Dans la nuit du 24 juillet 2014, l’avion avait décollé de Ouagadougou en direction d’Alger avant de poursuivre vers Paris.
Quelques minutes après son départ, l’avion disparaît des radars. A bord se trouvaient 116 personnes : 23 Burkinabè, 54 Français, 8 Algériens, 6 Libanais, l’équipage espagnol composé des deux pilotes et du personnel de cabine. Il s’est écrasé près du village de Boulekessi, au Mali. Le bilan est lourd. Aucun survivant.

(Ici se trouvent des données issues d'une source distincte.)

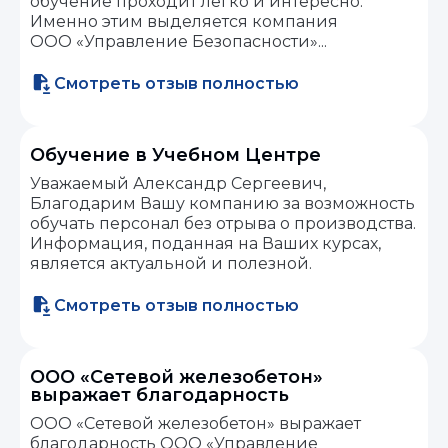
обучение проходит легко и интересно.
Именно этим выделяется компания
ООО «Управление Безопасности»...
Смотреть отзыв полностью
Обучение в Учебном Центре
Уважаемый Александр Сергеевич,
Благодарим Вашу компанию за возможность
обучать персонал без отрыва о производства.
Информация, поданная на Ваших курсах,
является актуальной и полезной.
Смотреть отзыв полностью
ООО «Сетевой железобетон»
выражает благодарность
ООО «Сетевой железобетон» выражает
благодарность ООО «Управление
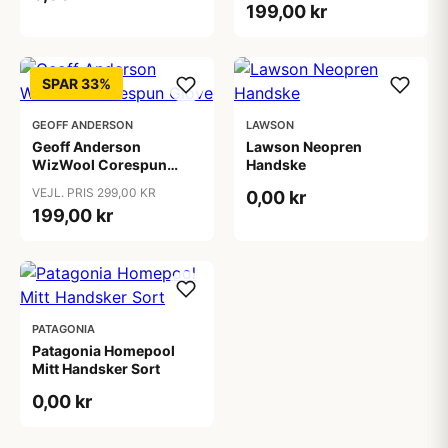
199,00 kr
SPAR 33%
GEOFF ANDERSON
LAWSON
Geoff Anderson
Lawson Neopren
WizWool Corespun
Handske
Glove
VEJL. PRIS 299,00 KR
0,00 kr
199,00 kr
PATAGONIA
Patagonia Homepool
Mitt Handsker Sort
0,00 kr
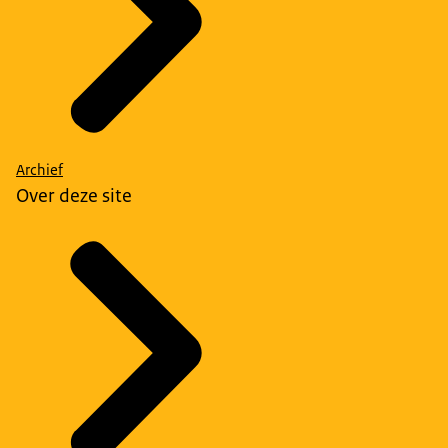
Archief
Over deze site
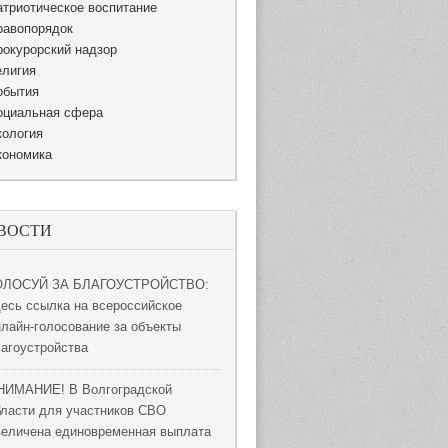
атриотическое воспитание
равопорядок
рокурорский надзор
елигия
обытия
оциальная сфера
кология
кономика
ВОСТИ
ОЛОСУЙ ЗА БЛАГОУСТРОЙСТВО:
десь ссылка на всероссийское
нлайн-голосование за объекты
лагоустройства
НИМАНИЕ! В Волгоградской
бласти для участников СВО
величена единовременная выплата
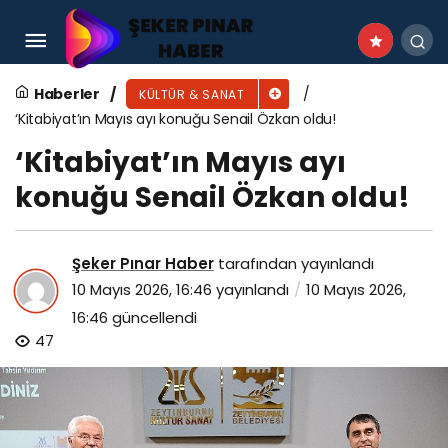
Konya Büyükşehir’den Engelliler Haftasına Özel
Anlamlı Etkinlikler
Haberler
KÜLTÜR & SANAT
‘Kitabiyat’ın Mayıs ayı konuğu Senail Özkan oldu!
‘Kitabiyat’ın Mayıs ayı
konuğu Senail Özkan oldu!
Şeker Pınar Haber
tarafından yayınlandı
10 Mayıs 2026, 16:46
yayınlandı
10 Mayıs 2026,
16:46
güncellendi
47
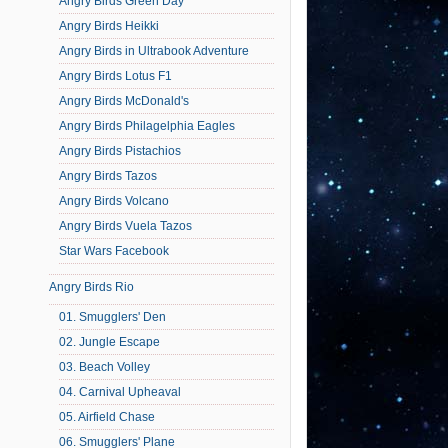
Angry Birds Green Day
Angry Birds Heikki
Angry Birds in Ultrabook Adventure
Angry Birds Lotus F1
Angry Birds McDonald's
Angry Birds Philagelphia Eagles
Angry Birds Pistachios
Angry Birds Tazos
Angry Birds Volcano
Angry Birds Vuela Tazos
Star Wars Facebook
Angry Birds Rio
01. Smugglers' Den
02. Jungle Escape
03. Beach Volley
04. Carnival Upheaval
05. Airfield Chase
06. Smugglers' Plane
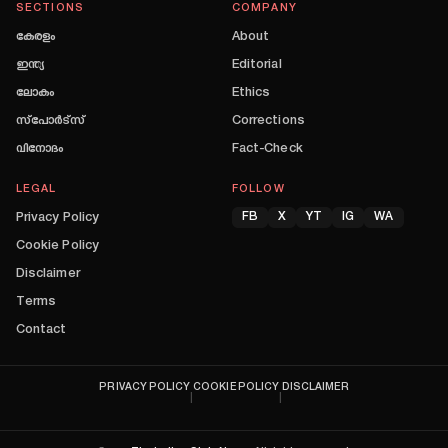
SECTIONS
COMPANY
കേരളം
About
ഇന്ത്യ
Editorial
ലോകം
Ethics
സ്പോർട്സ്
Corrections
വിനോദം
Fact-Check
LEGAL
FOLLOW
Privacy Policy
FB
X
YT
IG
WA
Cookie Policy
Disclaimer
Terms
Contact
PRIVACY POLICY
COOKIE POLICY
DISCLAIMER
|
|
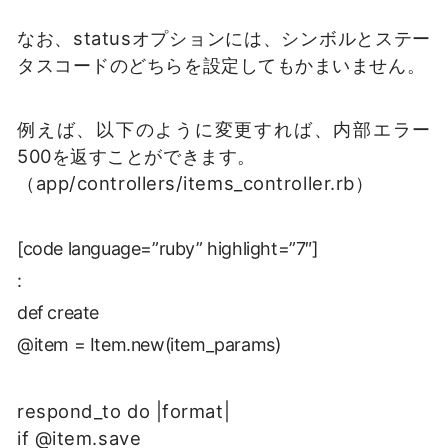
なお、statusオプションには、シンボルとステー
タスコードのどちらを設定してもかまいません。
例えば、以下のように変更すれば、内部エラー
500を返すことができます。
（app/controllers/items_controller.rb）
[code language=”ruby” highlight=”7″]
:
def create
@item = Item.new(item_params)
respond_to do |format|
if @item.save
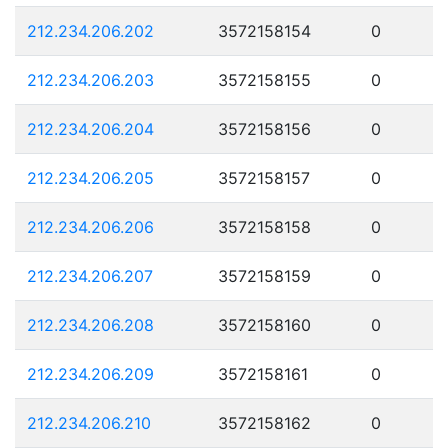
212.234.206.202
3572158154
0
212.234.206.203
3572158155
0
212.234.206.204
3572158156
0
212.234.206.205
3572158157
0
212.234.206.206
3572158158
0
212.234.206.207
3572158159
0
212.234.206.208
3572158160
0
212.234.206.209
3572158161
0
212.234.206.210
3572158162
0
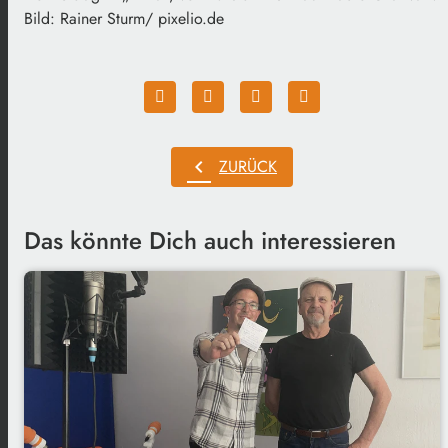
Bild: Rainer Sturm/ pixelio.de
chevron_left
ZURÜCK
Das könnte Dich auch interessieren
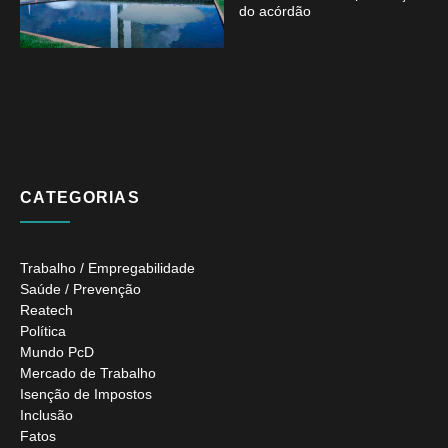
do acórdão
CATEGORIAS
Trabalho / Empregabilidade
Saúde / Prevenção
Reatech
Política
Mundo PcD
Mercado de Trabalho
Isenção de Impostos
Inclusão
Fatos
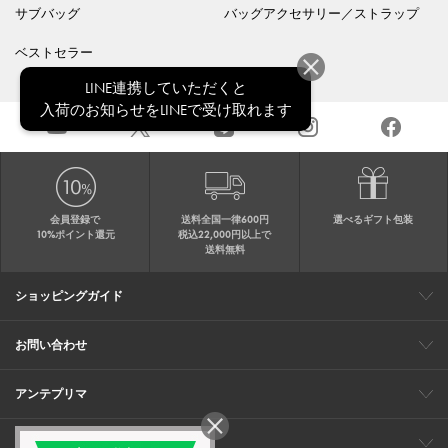
サブバッグ
バッグアクセサリー／ストラップ
ベストセラー
LINE連携していただくと
入荷のお知らせをLINEで受け取れます
会員登録で
送料全国一律600円
選べるギフト包装
10%ポイント還元
税込22,000円以上で
送料無料
ショッピングガイド
会員特典
ご購入・配送について
返品について
ギフト包装
FAQ
サイトマップ
お問い合わせ
メールでのお問い合わせ
お修理についてのお問い合わせ
お電話でのご注文・お問い合わせ
アンテプリマ
0120-03-6961
ブランドサイト
ショップリスト
ワイヤーバッグについて
特集
オンラインストアニュース
コーポレート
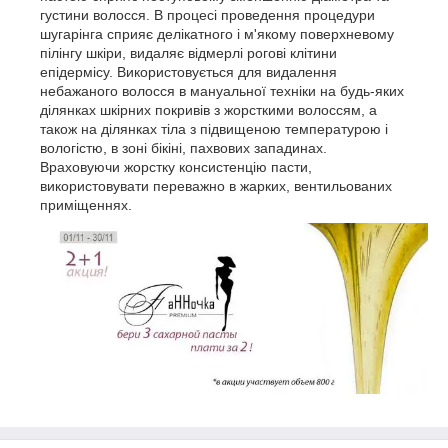
густини волосся. В процесі проведення процедури
шугарінга сприяє делікатного і м'якому поверхневому
пілінгу шкіри, видаляє відмерлі рогові клітини
епідермісу. Використовується для видалення
небажаного волосся в мануальної техніки на будь-яких
ділянках шкірних покривів з жорсткими волоссям, а
також на ділянках тіла з підвищеною температурою і
вологістю, в зоні бікіні, пахвових западинах.
Враховуючи жорстку консистенцію пасти,
використовувати переважно в жарких, вентильованих
приміщеннях.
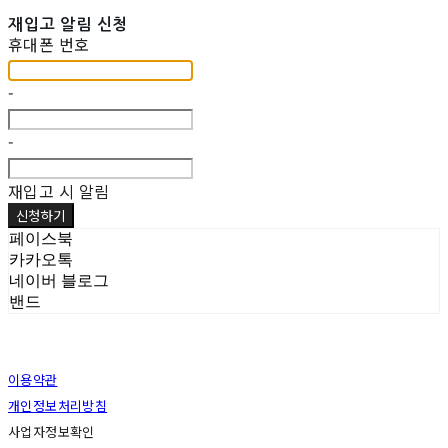
재입고 알림 신청
휴대폰 번호
-
-
재입고 시 알림
신청하기
페이스북
카카오톡
네이버 블로그
밴드
이용약관
개인정보처리방침
사업자정보확인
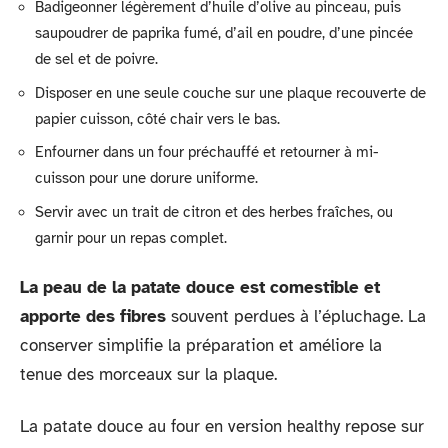
Badigeonner légèrement d’huile d’olive au pinceau, puis
saupoudrer de paprika fumé, d’ail en poudre, d’une pincée
de sel et de poivre.
Disposer en une seule couche sur une plaque recouverte de
papier cuisson, côté chair vers le bas.
Enfourner dans un four préchauffé et retourner à mi-
cuisson pour une dorure uniforme.
Servir avec un trait de citron et des herbes fraîches, ou
garnir pour un repas complet.
La peau de la patate douce est comestible et
apporte des fibres
souvent perdues à l’épluchage. La
conserver simplifie la préparation et améliore la
tenue des morceaux sur la plaque.
La patate douce au four en version healthy repose sur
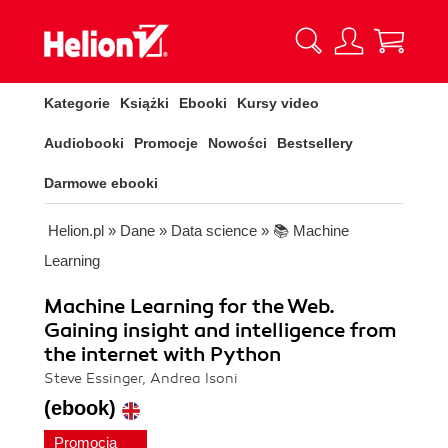
Kategorie
Książki
Ebooki
Kursy video
Audiobooki
Promocje
Nowości
Bestsellery
Darmowe ebooki
Helion.pl
»
Dane
»
Data science
»
📚 Machine
Learning
Machine Learning for the Web.
Gaining insight and intelligence from
the internet with Python
Steve Essinger, Andrea Isoni
(ebook)
Promocja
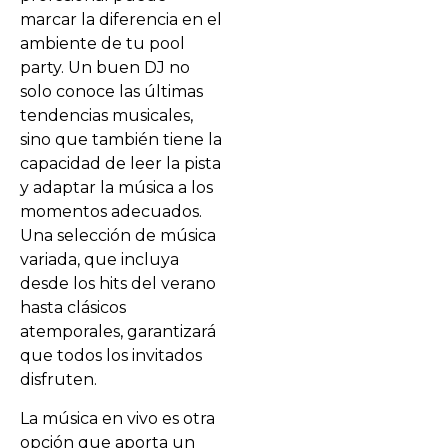
marcar la diferencia en el
ambiente de tu pool
party. Un buen DJ no
solo conoce las últimas
tendencias musicales,
sino que también tiene la
capacidad de leer la pista
y adaptar la música a los
momentos adecuados.
Una selección de música
variada, que incluya
desde los hits del verano
hasta clásicos
atemporales, garantizará
que todos los invitados
disfruten.
La música en vivo es otra
opción que aporta un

Fin 2016, les magistrats français qui ont mené les enquêtes rendent publiques les conclusions. Le drame est survenu en raison des défaillances humaines.
L’équipage n’a pas correctement identifié la panne et les deux membres de l’équipage étaient des saisonniers ayant connu de longues périodes d’inactivité. Ils n’avaient effectué aucune heure de vol durant les huit mois précédant le crash.
Pour les experts, ces éléments traduisent des manquements de la compagnie en matière de formation, de maintien des compétences et de préparation des équipages.
Depuis lors, les familles des victimes réclament vérité et justice. La compagnie Swiftair, société espagnole et propriétaire de l’avion qu’elle a loué à l’Algérie rejette toute accusation.